1. When you come to my desk for help...you need to tell me what you "need" as well as what you "want". You will most likely get the former. Oh, and bring pen and pad...if I have to write it down for you...you'll get neither.
Commentary: This rule is about self respect, as well as respect for others. When I ask someone for help, I try to make sure that I really need help...and their help specifically. I've bugged the living hell out of folks in my younger years, and if I'm ever ridiculously affluent...I might send them some cash. Respect yourself, bring paper and pencil. Listen, and write. Another question in 20 minutes commands more respect than 5 questions now.
2. Political Arguments: The following sublist pretty much catches my thought on this.
- First of all, we are now a couple hundred years old. Nobody's taking our country to hell in a handbasket in the next 15 minutes, or most likely the next 4 years. If they do, there will be solid reasoning, to any rational person that the previous 20 years also contributed to aforementioned journey in handbasket.
- Be fair, and don't be a dumbass. Almost every political point debated in our Congress has extremely bright people on both sides. They did not forget their brains on the way to the debate. Slow down, learn some empathy, and think from someone else's point of view...be balanced, try to recognize your own faults...and speak respectfully. Or stay the hell at home.

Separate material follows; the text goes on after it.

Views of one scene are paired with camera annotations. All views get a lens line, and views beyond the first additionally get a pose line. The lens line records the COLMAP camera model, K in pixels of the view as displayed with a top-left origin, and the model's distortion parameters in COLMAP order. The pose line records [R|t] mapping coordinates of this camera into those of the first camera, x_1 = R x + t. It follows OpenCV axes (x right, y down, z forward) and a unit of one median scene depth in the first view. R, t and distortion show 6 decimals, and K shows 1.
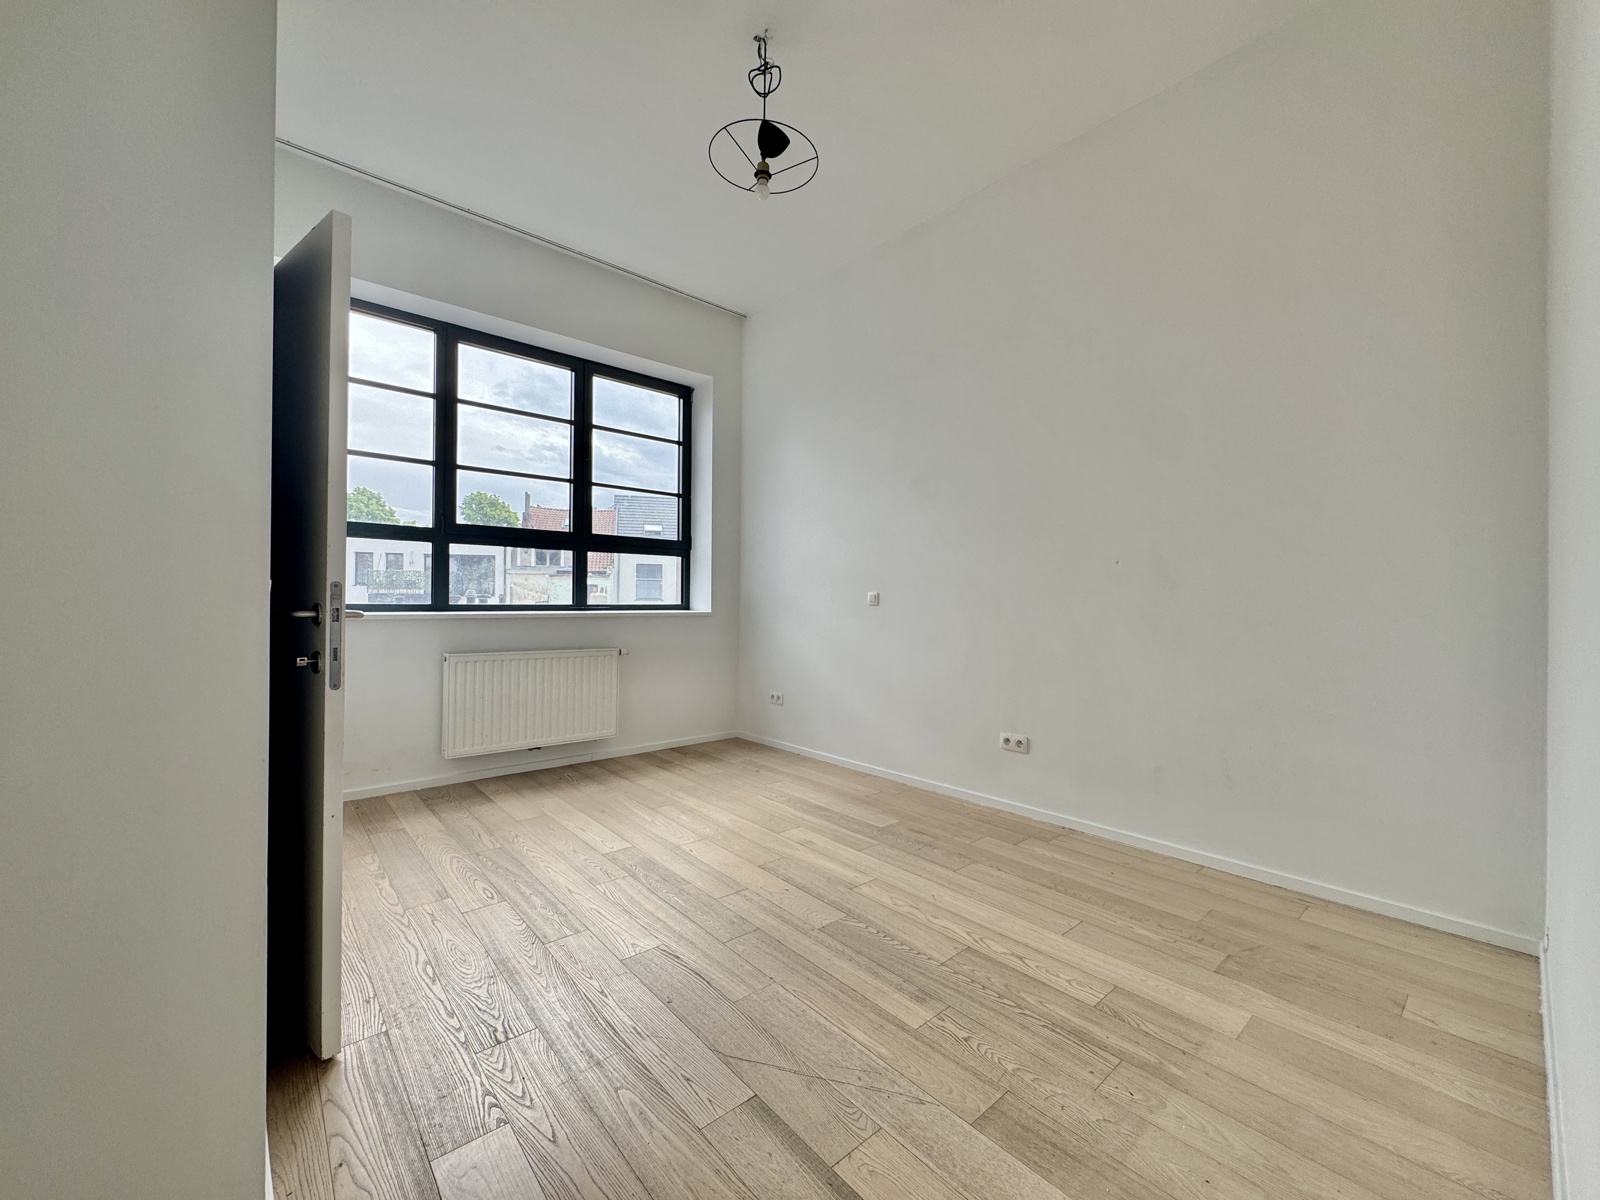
lens RADIAL K [[637.2, 0, 800.0], [0, 637.2, 600.0], [0, 0, 1]] dist [-0.003802, -0.000291]
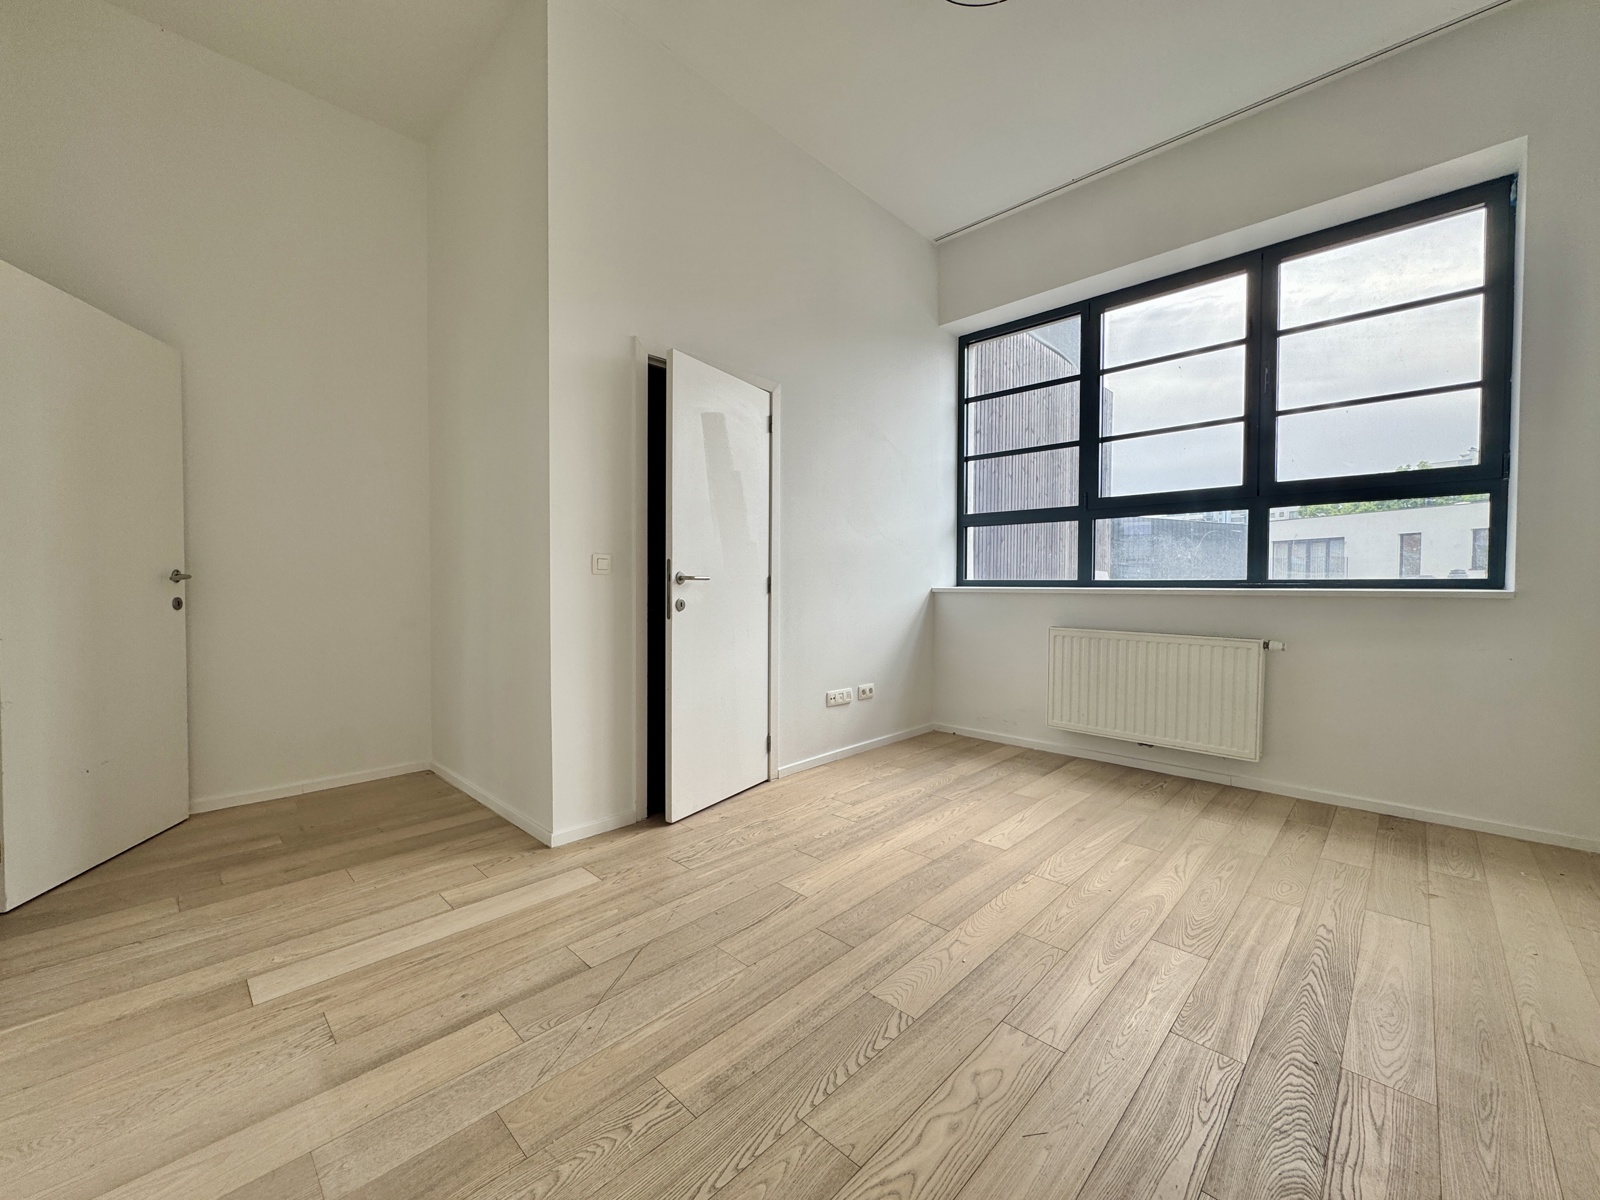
lens RADIAL K [[637.2, 0, 800.0], [0, 637.2, 600.0], [0, 0, 1]] dist [-0.003802, -0.000291]
pose [[0.083329, 0.017115, -0.996375, 0.542787], [-0.000504, 0.999853, 0.017133, 0.027547], [0.996522, -0.000925, 0.083326, 0.608310]]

- Social Skills are required. Speak [normal tone of voice please, yes you yell], stop. Listen, reflect. Think. Ask....slow down, you really don't know what other people think, regardless of what that loud voice in your head just said.
- Realize that nobody wins all the time. Nobody loses all the time. Stand up for your ideals, and be willing to lose gracefully with a kind word "I respect the outcome, but I do continue to believe a different solution would be more successful". If you can't lose, then you, my friend are a second grader that needs an ass whoopin.
- Superlatives...shall be left at home. There aren't many political issues that "always raise taxes in every situation, always, every day, in every case, exponentially" So stop...again, speak sensibly, logically correct, or stay at home and keep articulating to the mirror.
- Nobody's Ozzy Osbourne. Politicians of the other persuasion do not eat puppies on the debate floor...and for the most part, neither did Ozzy. Men and women in our Congress did not wake up this morning trying to screw you, or your party...unless you are a Page...then all bets are off.
- God's comment, about fence sitting, was in respect to Jesus being God and all...George Washington never said the same about politics. You don't always have to argue, sometimes it makes you look cooler and sound smarter to say, "that's interesting, but I haven't really thought it all the way through, and I'm not sure which way I think is better at the moment". [Practice that in front of a mirror if you need to...you can do it, I did.]
That was a bit longer than I expected, so I'll call this a wrap. I do feel better.